E per la chirurgia necessaria nei casi di ustioni?
La situazione se si vuole è ancora peggiore. In questo campo la chiusura dell’Ospedale della Croce Rossa Italiana ha rappresentato un netto peggioramento della situazione. Se si potesse fare una media direi che in ogni attentato con autobomba per ogni vittima c’è un paziente ustionato che non può ricevere cure adeguate malgrado si tratti molte volte di interventi salvavita. Alcuni ospedali hanno dei piccoli reparti ma non sono adeguati perchè necessiterebbero di camere di isolamento, di impianti e procedure di sterilizzazione, di efficaci sistemi di ricambio dell’aria, di attrezzature e presidi sanitari specifici. Tutte cose impossibili da ottenere oggi in Iraq.
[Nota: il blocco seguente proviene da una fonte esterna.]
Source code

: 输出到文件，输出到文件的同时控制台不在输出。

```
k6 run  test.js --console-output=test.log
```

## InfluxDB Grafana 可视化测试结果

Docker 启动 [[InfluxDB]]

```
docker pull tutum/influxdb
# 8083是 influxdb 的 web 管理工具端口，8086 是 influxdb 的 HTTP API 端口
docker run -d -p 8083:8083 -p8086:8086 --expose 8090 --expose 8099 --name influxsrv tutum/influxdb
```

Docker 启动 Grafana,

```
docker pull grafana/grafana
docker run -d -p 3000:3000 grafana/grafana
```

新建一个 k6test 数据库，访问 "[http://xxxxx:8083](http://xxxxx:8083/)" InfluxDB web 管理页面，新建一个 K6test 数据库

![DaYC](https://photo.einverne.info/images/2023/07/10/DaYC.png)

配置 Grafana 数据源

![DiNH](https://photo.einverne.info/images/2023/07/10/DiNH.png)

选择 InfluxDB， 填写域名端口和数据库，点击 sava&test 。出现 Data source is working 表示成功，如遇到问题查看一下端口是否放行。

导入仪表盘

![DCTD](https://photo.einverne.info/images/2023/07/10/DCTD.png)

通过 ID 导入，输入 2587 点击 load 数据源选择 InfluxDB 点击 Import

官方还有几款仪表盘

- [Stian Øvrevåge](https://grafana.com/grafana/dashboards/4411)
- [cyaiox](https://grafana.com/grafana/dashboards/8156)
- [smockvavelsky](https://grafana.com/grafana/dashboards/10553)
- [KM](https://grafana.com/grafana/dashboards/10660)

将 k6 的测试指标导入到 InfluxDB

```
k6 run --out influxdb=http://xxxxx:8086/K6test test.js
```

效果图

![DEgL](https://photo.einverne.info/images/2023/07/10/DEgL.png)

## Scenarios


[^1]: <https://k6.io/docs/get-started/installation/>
Il quadro che ci ha descritto è senza dubbio peggiore di ciò che apprendiamo quasi quotidianamente dai mezzi di informazione, specialmente per quanto riguarda i bambini che vengono sempre genericamente conteggiati tra le “vittime.” Che speranze ci sono che questa tragedia possa finire?
Sinceramente non lo so.
E lei, Dottore, che speranze ha?
Per adesso rimanere qui a studiare per diventare un medico migliore, provare ad essere di aiuto almeno a qualcuno di quei bambini, e poi, se un giorno potrò, ritornare nel mio paese che avrà bisogno di tutte le energie necessarie per ricostruire il proprio presente ed il proprio futuro che, come ovunque nel mondo, è nei nostri bambini.